“People always told me that [former co-leader Nina Gordon] brought the pop and I brought the rock — I thought we both brought both — but clearly we were going in different directions, as clichéd as that sounds.” Louise Post believes that Gordon and she shared a musical vision, one that Louise continues with the current lineup of Veruca Salt.
In light of Gordon’s 1998 departure, it might be difficult defining what gives Veruca Salt their signature sound. Post explains it: “the way that my songwriting developed — alongside Nina and with the original band members — was something I wanted to stay true to. What really makes me tick [is that] I love to rock in an epic fashion, with loud, balls-to-the-wall, Armageddon guitars; with melody, harmony and whisper-to-a-scream vocals. All of that hasn’t changed,” she contends. So, what has changed? “Personal growth. The things that happen to individuals through growing up, I guess.”
Post doesn’t believe that IV
represents a new approach for Veruca Salt, but it is different: “I’m coming form a more ‘centered’ place; Resolver
was pure catharsis for me — an album that demanded to be made — and it came from a place of desperation. It was a purging of sorts; I guess all my records are for me — they tend to be autobiographical — but that one was really personal for me. IV
was created over time…it wasn’t recorded in such a frenzied state; I think it’s a more mature record.”
The centered place of which Louise speaks had a major influence on her state of mind during the run-up to creating IV. “After the frenzied pace of writing and recording — a [pattern] that doesn’t really give an individual any kind of repose — I gave myself that time. I collected myself and my thoughts. I moved out here to L.A.; I started doing a lot of hiking, getting out in the sunshine, getting back in touch with my family and best friends, spending time with my boyfriend. I actually [started] having a life outside of being a musician.” This centering time helped Post reacquaint herself with the things that made her want to play music. And it helped her craft the roaring return that is IV.
It’s a blessing and a curse to be a creative person. I don’t feel like I’m totally alive if I’m not creating.
The songwriting continued throughout her sabbatical. “It’s a blessing and a curse to be a creative person. I don’t feel like I’m totally alive if I’m not creating. And part of creating is releasing albums. That’s what I do; that’s the responsibility of the artist. That’s [part of] what’s kept me going; the feeling that I don’t have a choice, that this is what I do.”
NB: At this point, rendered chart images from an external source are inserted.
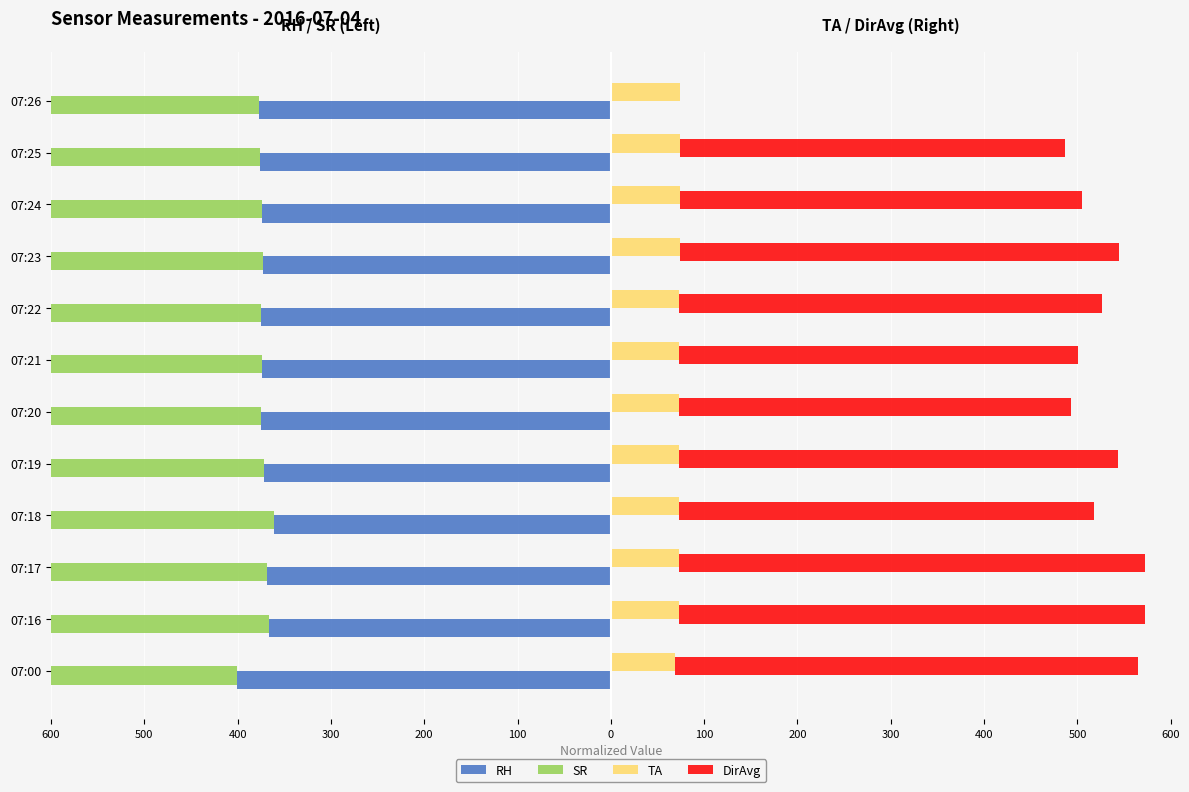

At how many categories does at least one series exceed 388?

11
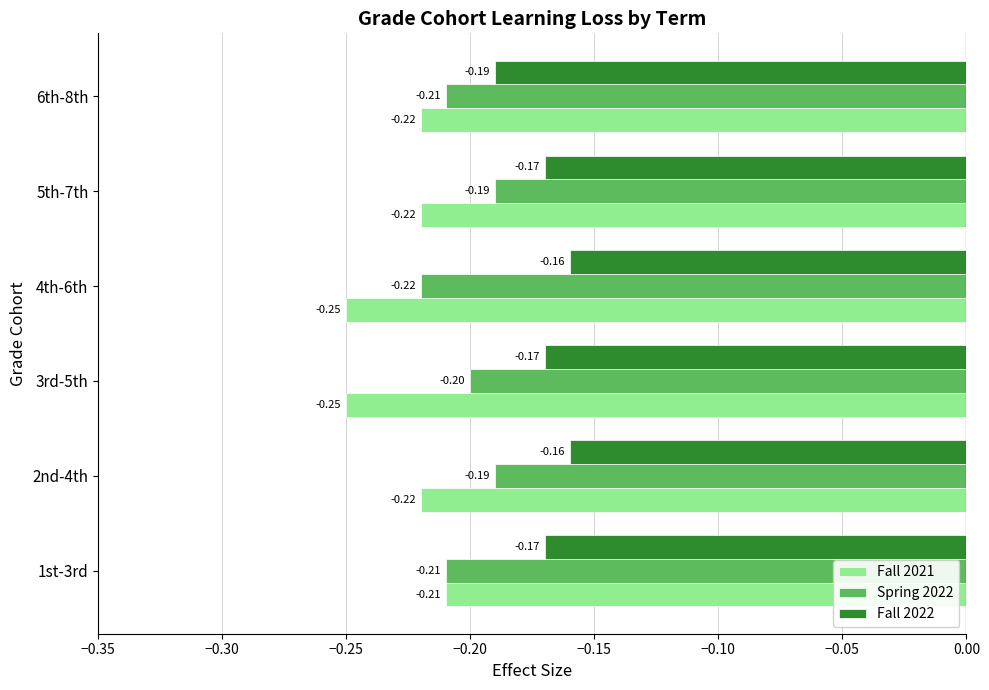

At which category is the sum across all series the highest?

2nd-4th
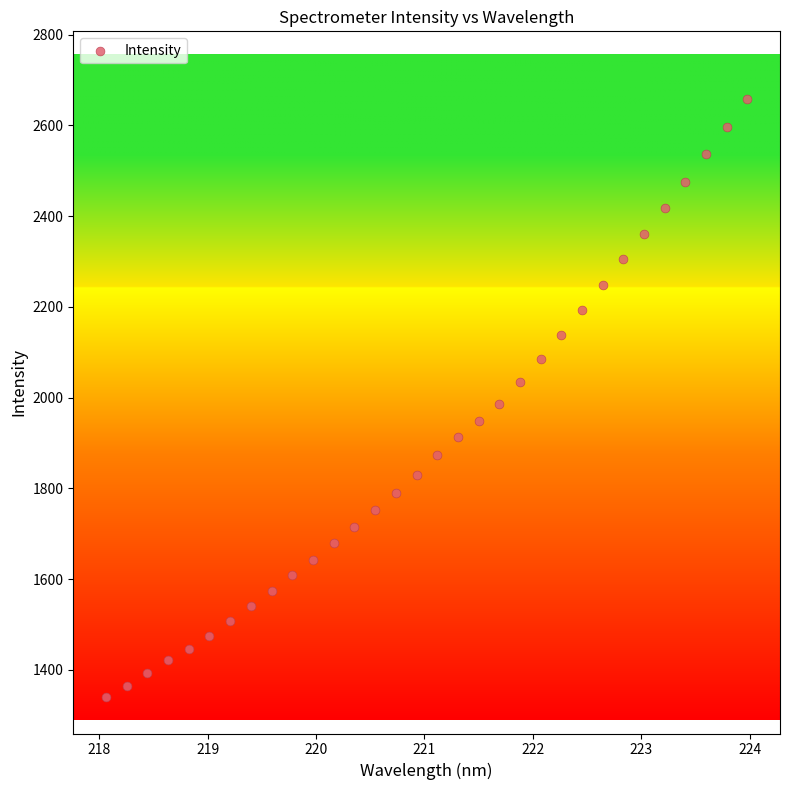

What is the range of X values (max minus min)?

5.9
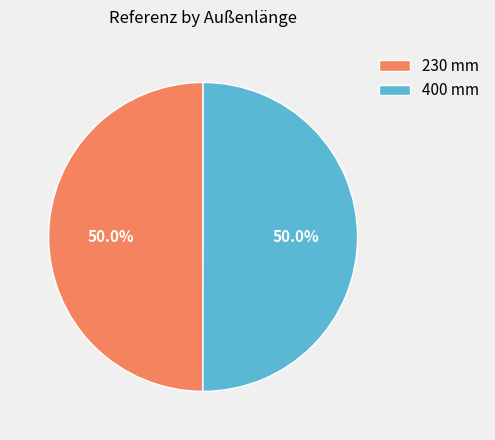

Is the sum of 230 mm and 400 mm greater than half?

Yes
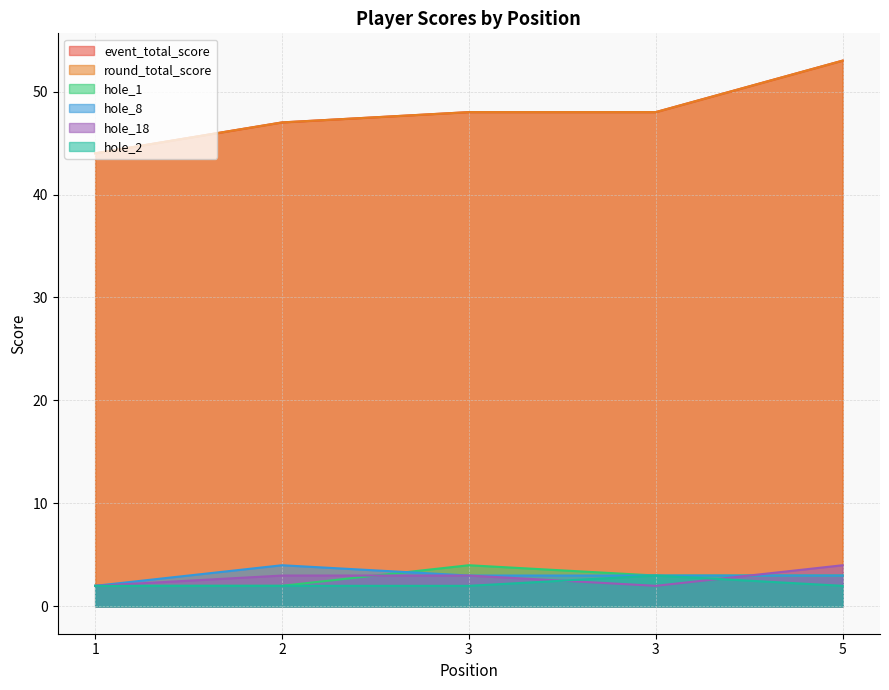

What is the value of the hole_18 point at the 3rd from the left?

3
At shows, many longtime fans still clamor for the old hits: “a lot of people come see us just because they loved ‘Seether’ in ’94, ’95. I tend to want to drop that from the set, but…we’re playing the show not for us, but for the fans. We want everyone to hear our new stuff, of course, but we want everyone to have a great show. Not just us.” And while Post admits that she likes to “play things exactly as they are on the record,” drummer Kellii Scott’s influence means that she can just “let him go” and change the songs’ underpinning a bit. She believes this departure makes for a more exciting live experience.
Yet in concert it’s clear that Nina Gordon is missed on some level. Louise allows that “I was thinking about her a lot on this last tour. Coming in contact with so many hardcore Veruca Salt fans that have been around since the beginning, and seeing their joy and excitement at seeing the band again, I found myself wishing that she could be there for that. Because a lot of that love was meant for her, too.”
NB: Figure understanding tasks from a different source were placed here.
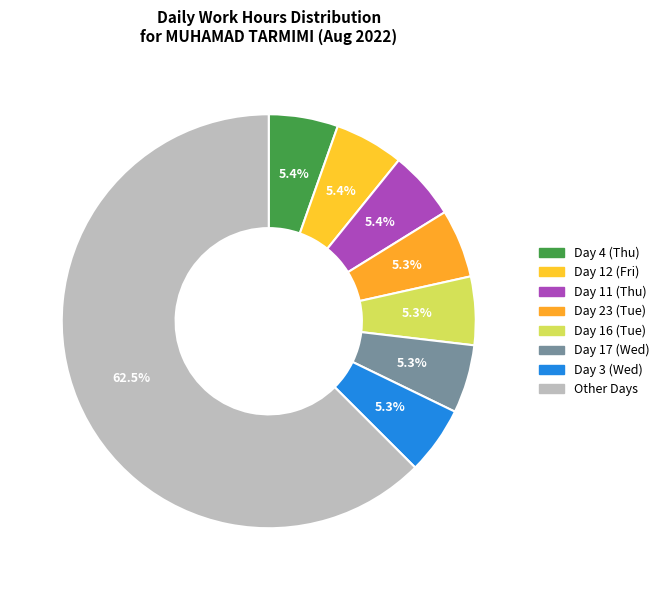

How many slices are in this pie chart?

8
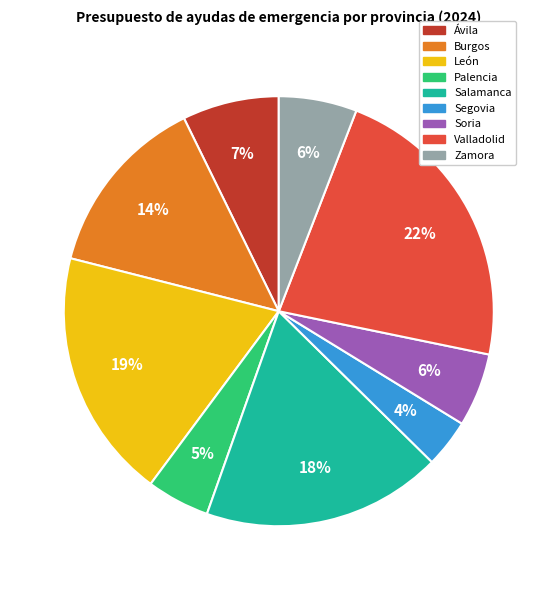

How many segments does this pie chart have?

9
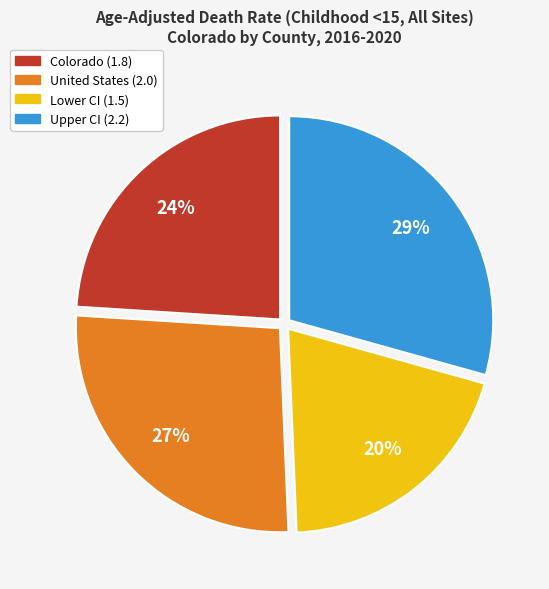

To the nearest percent, what is the average slice percentage?

25%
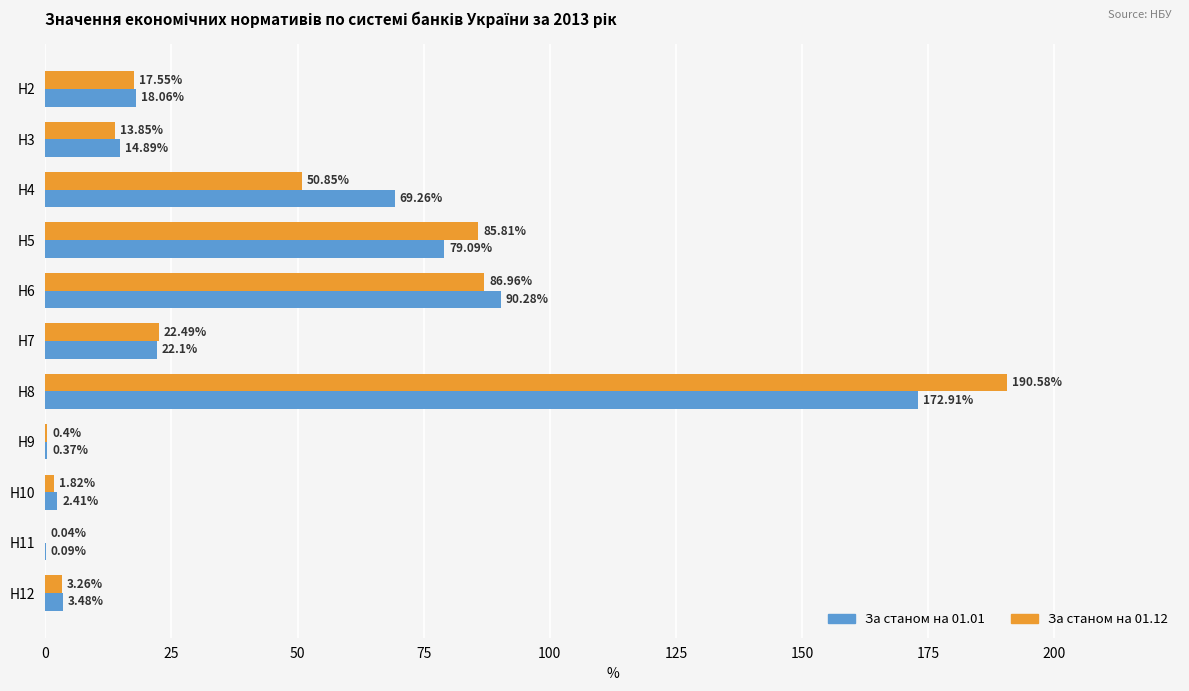

What is the total value across all series at Н6?

177.2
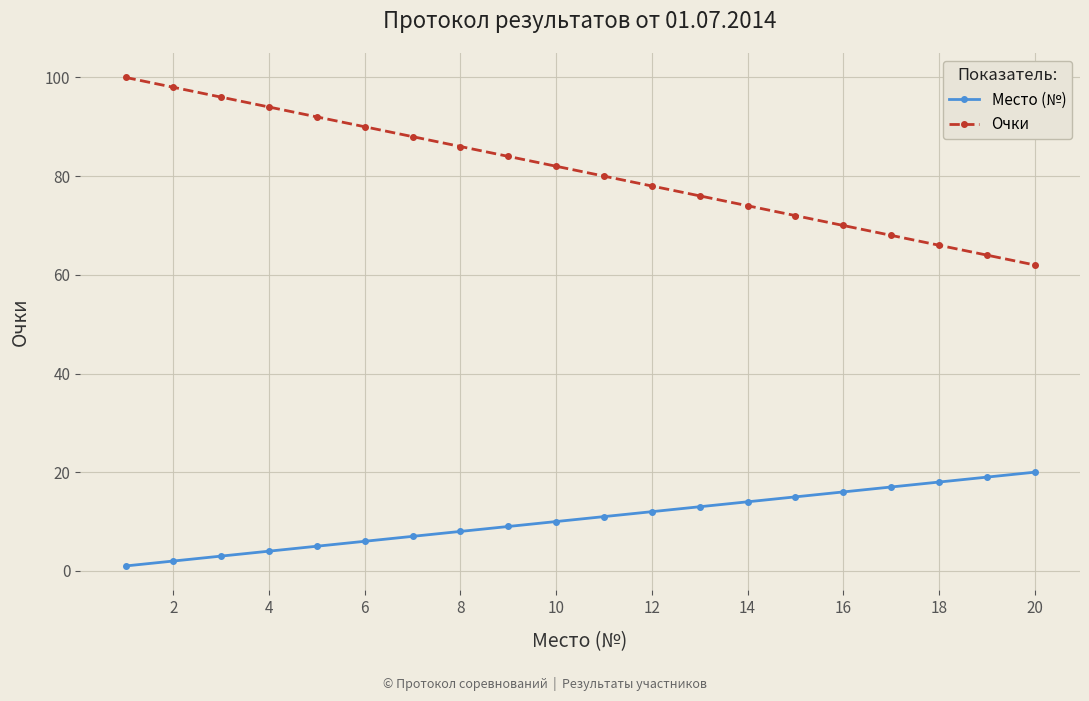

Which series has the largest total across all categories?

Очки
Overall, Louise Post is more optimistic than she’s been in years. And while she and the band are focused on working IV for all it’s worth, Post is already writing for the eventual followup. “It feels like all the stars are aligned, and everything is happening the way it’s supposed to. I’m not having to break down any walls, or do anything that doesn’t feel perfectly natural to me. And I like it that way.”